Die Frage nach der sachgerechten Kompetenzverteilung stellte sich besonders im Rahmen des europäischen Einigungsprozesses, in dem mehr und mehr Aufgaben auf die europäische Ebene übertragen und damit auch Eingriffsrechte der EU nicht nur auf die mitgliedstaatliche Ebene, sondern auch auf die regionale, sprich Länder- und kommunale Ebene, verbunden wurden. Dabei war die Europäische Gemeinschaft bis zum Maastricht-Vertrag 1992 länderblind, das heißt zum Beispiel die deutschen Länder wurden als staatliche Einheiten vom EG-System gar nicht wahrgenommen. Noch weniger galt dies für die kommunale Selbstverwaltung. Erst mit der Schaffung des Ausschusses der Regionen, die ganz wesentlich auf den Freistaat Bayern und die CSU zurückgeht, wurde eine Interessenvertretung der regionalen und kommunalen Ebene in das Regelwerk des EG-Vertrages eingefügt.

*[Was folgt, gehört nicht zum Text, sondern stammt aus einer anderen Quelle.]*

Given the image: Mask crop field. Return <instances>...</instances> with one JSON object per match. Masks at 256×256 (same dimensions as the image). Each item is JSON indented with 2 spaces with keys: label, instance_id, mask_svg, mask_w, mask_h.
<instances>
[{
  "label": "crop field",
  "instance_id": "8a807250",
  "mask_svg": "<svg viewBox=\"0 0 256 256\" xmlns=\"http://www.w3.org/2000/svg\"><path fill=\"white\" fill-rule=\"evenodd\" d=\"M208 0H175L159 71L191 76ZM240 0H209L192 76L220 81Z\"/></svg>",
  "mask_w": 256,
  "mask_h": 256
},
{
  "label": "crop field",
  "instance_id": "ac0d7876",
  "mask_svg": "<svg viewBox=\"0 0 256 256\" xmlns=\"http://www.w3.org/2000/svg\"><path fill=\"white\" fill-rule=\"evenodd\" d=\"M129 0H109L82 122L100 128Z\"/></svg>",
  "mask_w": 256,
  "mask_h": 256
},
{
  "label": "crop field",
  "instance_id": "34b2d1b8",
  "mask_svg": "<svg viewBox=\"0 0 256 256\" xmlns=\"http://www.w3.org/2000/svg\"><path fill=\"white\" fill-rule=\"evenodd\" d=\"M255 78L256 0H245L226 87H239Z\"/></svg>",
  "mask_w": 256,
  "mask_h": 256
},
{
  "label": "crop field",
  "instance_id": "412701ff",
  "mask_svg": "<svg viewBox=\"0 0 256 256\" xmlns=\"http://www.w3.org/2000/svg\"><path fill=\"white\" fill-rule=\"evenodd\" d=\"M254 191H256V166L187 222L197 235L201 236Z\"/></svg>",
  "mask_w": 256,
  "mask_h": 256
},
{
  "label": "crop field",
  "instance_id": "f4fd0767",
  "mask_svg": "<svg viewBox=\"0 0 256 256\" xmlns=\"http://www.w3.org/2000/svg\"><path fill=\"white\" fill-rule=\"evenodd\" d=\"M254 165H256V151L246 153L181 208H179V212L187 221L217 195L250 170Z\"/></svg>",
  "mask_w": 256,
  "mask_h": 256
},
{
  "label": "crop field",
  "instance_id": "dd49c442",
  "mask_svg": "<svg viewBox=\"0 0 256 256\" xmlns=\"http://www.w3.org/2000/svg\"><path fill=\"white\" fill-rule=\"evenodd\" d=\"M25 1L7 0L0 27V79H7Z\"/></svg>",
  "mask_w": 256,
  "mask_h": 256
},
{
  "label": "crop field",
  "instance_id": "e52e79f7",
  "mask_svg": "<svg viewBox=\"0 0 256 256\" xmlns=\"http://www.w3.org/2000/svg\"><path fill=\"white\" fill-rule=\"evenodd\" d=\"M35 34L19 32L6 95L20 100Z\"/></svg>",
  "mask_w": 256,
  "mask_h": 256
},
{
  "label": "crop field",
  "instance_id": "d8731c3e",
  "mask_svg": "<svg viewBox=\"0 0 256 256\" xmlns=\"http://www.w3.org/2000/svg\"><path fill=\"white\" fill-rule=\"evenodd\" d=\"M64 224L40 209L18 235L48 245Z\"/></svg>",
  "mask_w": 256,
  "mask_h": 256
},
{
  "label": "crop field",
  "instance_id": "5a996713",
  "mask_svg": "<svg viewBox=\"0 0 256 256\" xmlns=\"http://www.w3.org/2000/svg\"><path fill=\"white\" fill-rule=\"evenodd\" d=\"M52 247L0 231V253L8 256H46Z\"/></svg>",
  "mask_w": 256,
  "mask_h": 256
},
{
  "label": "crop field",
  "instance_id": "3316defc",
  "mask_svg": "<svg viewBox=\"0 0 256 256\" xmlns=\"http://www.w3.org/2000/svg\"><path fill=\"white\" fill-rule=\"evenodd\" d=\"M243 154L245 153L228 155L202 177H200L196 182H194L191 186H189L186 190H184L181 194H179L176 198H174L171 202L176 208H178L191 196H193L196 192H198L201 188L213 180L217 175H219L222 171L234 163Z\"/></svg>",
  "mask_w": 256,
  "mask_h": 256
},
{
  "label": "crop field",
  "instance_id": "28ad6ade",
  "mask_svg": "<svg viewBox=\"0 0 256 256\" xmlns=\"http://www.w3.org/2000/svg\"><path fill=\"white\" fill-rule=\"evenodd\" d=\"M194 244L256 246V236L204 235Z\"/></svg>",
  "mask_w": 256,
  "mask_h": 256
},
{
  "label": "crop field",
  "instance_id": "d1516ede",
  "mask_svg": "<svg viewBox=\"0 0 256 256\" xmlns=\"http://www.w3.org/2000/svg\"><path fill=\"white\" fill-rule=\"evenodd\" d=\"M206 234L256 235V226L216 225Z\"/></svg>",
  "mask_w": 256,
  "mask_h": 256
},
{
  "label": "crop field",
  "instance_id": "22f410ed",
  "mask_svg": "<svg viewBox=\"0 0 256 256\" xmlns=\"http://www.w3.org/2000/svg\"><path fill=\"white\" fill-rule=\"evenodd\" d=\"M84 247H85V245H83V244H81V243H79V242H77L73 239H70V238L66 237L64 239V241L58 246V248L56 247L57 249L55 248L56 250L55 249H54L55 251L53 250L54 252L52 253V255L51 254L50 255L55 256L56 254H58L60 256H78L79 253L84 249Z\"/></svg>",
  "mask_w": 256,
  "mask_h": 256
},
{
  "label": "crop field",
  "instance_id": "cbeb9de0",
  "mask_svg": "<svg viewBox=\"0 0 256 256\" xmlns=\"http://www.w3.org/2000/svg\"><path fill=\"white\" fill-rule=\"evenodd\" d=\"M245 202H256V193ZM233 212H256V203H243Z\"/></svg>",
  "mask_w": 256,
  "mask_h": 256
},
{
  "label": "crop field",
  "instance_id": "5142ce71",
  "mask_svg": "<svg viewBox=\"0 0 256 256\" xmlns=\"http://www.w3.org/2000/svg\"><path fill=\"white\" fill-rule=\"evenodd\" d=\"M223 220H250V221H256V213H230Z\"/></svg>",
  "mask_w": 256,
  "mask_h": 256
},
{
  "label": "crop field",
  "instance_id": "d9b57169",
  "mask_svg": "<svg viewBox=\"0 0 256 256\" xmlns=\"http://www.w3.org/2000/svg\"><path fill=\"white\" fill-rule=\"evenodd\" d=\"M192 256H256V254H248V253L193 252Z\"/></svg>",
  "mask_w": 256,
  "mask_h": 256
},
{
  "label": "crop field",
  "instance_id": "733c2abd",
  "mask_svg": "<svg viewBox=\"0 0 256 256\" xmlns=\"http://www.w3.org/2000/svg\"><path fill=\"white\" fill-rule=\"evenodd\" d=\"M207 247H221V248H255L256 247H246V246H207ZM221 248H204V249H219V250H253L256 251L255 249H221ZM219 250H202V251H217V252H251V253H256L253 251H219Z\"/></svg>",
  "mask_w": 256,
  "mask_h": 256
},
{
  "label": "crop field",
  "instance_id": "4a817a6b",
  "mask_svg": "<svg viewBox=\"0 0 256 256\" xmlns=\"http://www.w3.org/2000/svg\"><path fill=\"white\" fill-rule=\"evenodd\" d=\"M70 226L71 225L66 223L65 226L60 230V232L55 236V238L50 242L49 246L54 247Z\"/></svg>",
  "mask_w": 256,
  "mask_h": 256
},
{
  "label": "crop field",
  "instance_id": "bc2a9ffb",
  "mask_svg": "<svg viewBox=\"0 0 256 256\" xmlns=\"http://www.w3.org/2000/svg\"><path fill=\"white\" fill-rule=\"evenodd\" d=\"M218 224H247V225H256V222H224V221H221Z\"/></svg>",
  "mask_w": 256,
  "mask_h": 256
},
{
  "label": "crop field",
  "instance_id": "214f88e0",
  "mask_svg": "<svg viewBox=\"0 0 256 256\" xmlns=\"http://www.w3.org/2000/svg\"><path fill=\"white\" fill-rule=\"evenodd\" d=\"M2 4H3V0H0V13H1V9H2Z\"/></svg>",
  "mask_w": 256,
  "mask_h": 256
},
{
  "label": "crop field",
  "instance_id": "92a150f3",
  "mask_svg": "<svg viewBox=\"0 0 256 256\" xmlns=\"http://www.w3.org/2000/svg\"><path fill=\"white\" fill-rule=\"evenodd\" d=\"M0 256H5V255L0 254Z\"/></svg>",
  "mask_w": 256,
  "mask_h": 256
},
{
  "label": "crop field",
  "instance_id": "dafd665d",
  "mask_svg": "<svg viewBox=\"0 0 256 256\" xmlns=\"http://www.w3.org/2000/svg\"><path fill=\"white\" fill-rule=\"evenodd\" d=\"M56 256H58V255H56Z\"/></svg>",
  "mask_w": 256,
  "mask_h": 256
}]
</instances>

Mit dem Maastricht-Vertrag war auch ein weiterer Fortschritt in der Entwicklung der Europäischen Union verbunden, nämlich die Einfügung des Subsidiaritätsprinzips, für die sich besonders die deutschen Länder, allen voran Bayern, stark gemacht haben. Aber erst die Fassung des Lissabon-Vertrages, der 2009 in Kraft getreten ist, hat mit dem sogenannten Subsidiaritätsfrühwarnsystem den Versuch unternommen, die Geltendmachung des Subsidiaritätsprinzips im politischen Prozess der EU zu operationalisieren. Auch wenn dieser Mechanismus als Schutz vor dem Zugriff Brüssels unzureichend ist, so bedeutet er doch einen Schritt in die richtige Richtung. Dabei soll nicht verschwiegen werden, dass die Berücksichtigung der Landesparlamente durch den Bundesrat entsprechend dem Protokoll Nr. 2 zum Lissabon-Vertrag bis heute praktisch nicht stattfindet. Als Konsequenz daraus ist der Bayerische Landtag auf Initiative der CSU-Fraktion seit einigen Jahren dazu übergegangen, seine Stellungnahmen zu Gesetzesvorschlägen und anderen Vorlagen der EU unmittelbar an die Europäische Kommission zu leiten. Und der Bayerische Landtag erhält überwiegend eine substantiierte Antwort, so dass inzwischen von einem regelrechten Dialog zwischen beiden Institutionen gesprochen werden kann. Dank der Intervention der CSU werden die diesbezüglichen Aktivitäten des Bayerischen Landtags nun auch im jährlichen Bericht der EU-Kommission über die Anwendung der Grundsätze der Subsidiarität und Verhältnismäßigkeit erwähnt. Zwar ist dieser Prozess der Durchsetzung des Subsidiaritätsprinzips ohne Zweifel mühsam und noch längst nicht an seinem Ende. Aber er bietet die Chance, dass die Europäische Union in ihrem Handeln die Eigenständigkeit der lokalen und regionalen Ebene und damit den politischen Handlungsspielraum für Heimat respektiert.